OBJECTIVE
Substitute "Reading" for each occurrence of "Output" in the rows below, and reproduce every line with no other changes. Omit the pictures from your answer.

RECORDED DATA
-.-.-

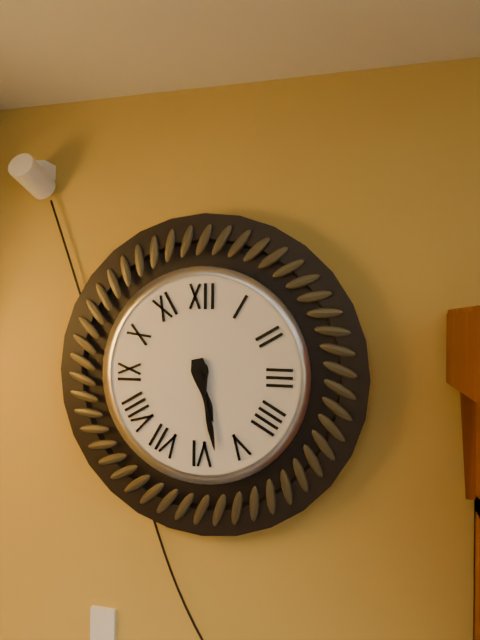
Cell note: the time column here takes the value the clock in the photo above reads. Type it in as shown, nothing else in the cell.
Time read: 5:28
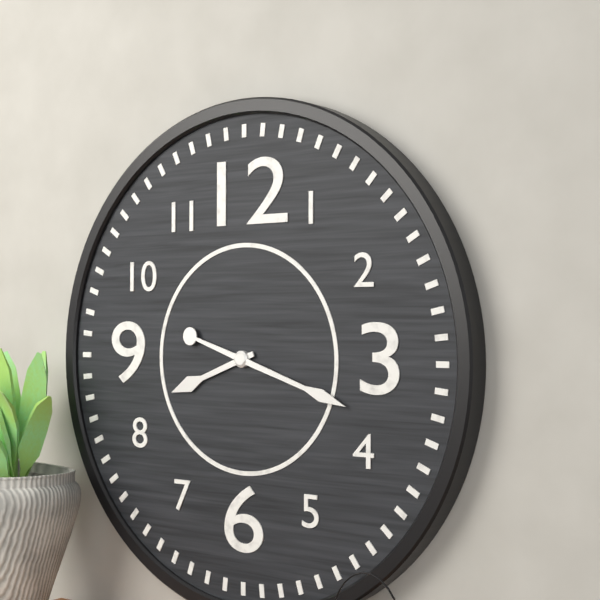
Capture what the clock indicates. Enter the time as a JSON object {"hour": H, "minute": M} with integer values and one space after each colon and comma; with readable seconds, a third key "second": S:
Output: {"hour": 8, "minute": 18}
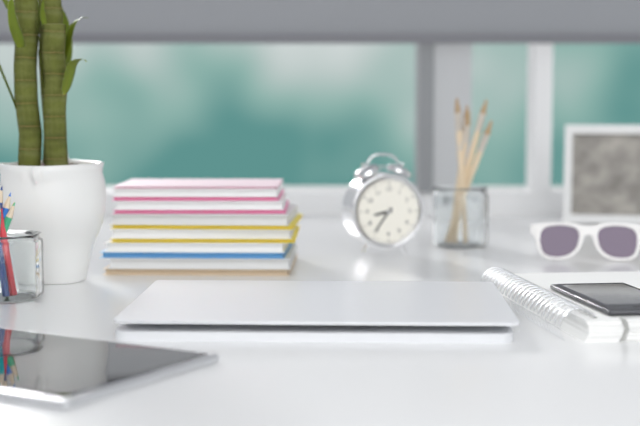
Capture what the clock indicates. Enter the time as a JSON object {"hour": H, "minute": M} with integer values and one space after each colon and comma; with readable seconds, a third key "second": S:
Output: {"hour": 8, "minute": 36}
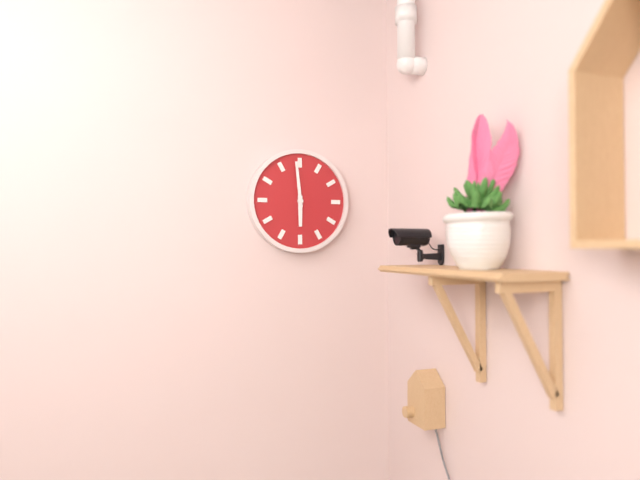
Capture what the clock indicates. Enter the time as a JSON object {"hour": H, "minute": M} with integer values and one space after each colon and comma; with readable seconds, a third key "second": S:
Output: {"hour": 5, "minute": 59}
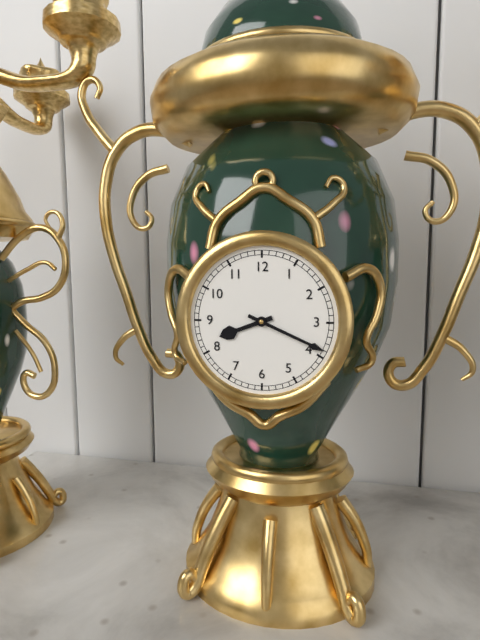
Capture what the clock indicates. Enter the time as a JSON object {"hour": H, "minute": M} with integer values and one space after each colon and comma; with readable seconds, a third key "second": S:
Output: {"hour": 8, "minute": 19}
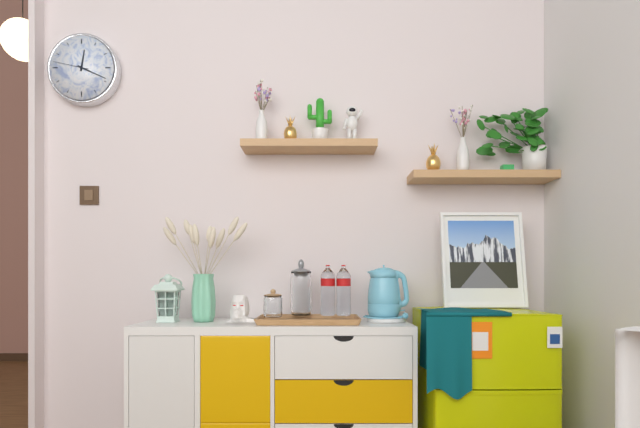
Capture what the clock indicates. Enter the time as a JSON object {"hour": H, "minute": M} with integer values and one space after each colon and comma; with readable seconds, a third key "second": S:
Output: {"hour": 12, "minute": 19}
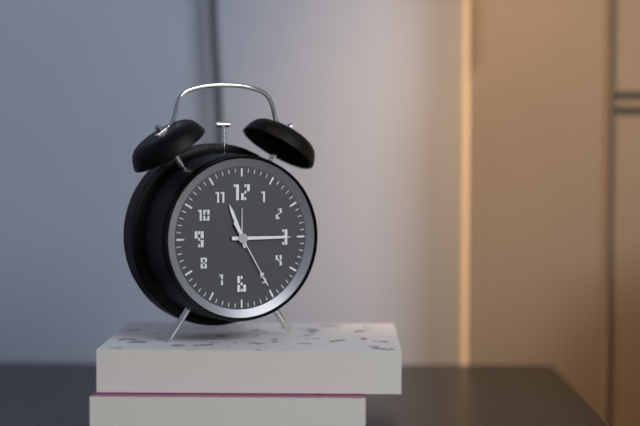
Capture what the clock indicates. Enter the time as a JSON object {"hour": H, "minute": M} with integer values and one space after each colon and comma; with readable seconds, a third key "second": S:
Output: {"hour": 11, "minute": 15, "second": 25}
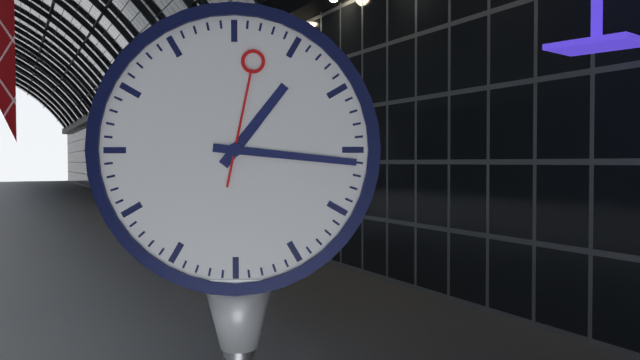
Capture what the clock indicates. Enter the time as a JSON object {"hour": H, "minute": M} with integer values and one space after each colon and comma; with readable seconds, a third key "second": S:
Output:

-.-.-

RESPONSE TO THE EXERCISE
Cell note: the time column here takes the value the clock in the photo above reads. Type it in as shown, nothing else in the cell.
Time read: 5:28
Capture what the clock indicates. Enter the time as a JSON object {"hour": H, "minute": M} with integer values and one space after each colon and comma; with readable seconds, a third key "second": S:
Reading: {"hour": 8, "minute": 18}
Capture what the clock indicates. Enter the time as a JSON object {"hour": H, "minute": M} with integer values and one space after each colon and comma; with readable seconds, a third key "second": S:
Reading: {"hour": 8, "minute": 36}
Capture what the clock indicates. Enter the time as a JSON object {"hour": H, "minute": M} with integer values and one space after each colon and comma; with readable seconds, a third key "second": S:
Reading: {"hour": 5, "minute": 59}
Capture what the clock indicates. Enter the time as a JSON object {"hour": H, "minute": M} with integer values and one space after each colon and comma; with readable seconds, a third key "second": S:
Reading: {"hour": 8, "minute": 19}
Capture what the clock indicates. Enter the time as a JSON object {"hour": H, "minute": M} with integer values and one space after each colon and comma; with readable seconds, a third key "second": S:
Reading: {"hour": 12, "minute": 19}
Capture what the clock indicates. Enter the time as a JSON object {"hour": H, "minute": M} with integer values and one space after each colon and comma; with readable seconds, a third key "second": S:
Reading: {"hour": 11, "minute": 15, "second": 25}
Capture what the clock indicates. Enter the time as a JSON object {"hour": H, "minute": M} with integer values and one space after each colon and comma; with readable seconds, a third key "second": S:
Reading:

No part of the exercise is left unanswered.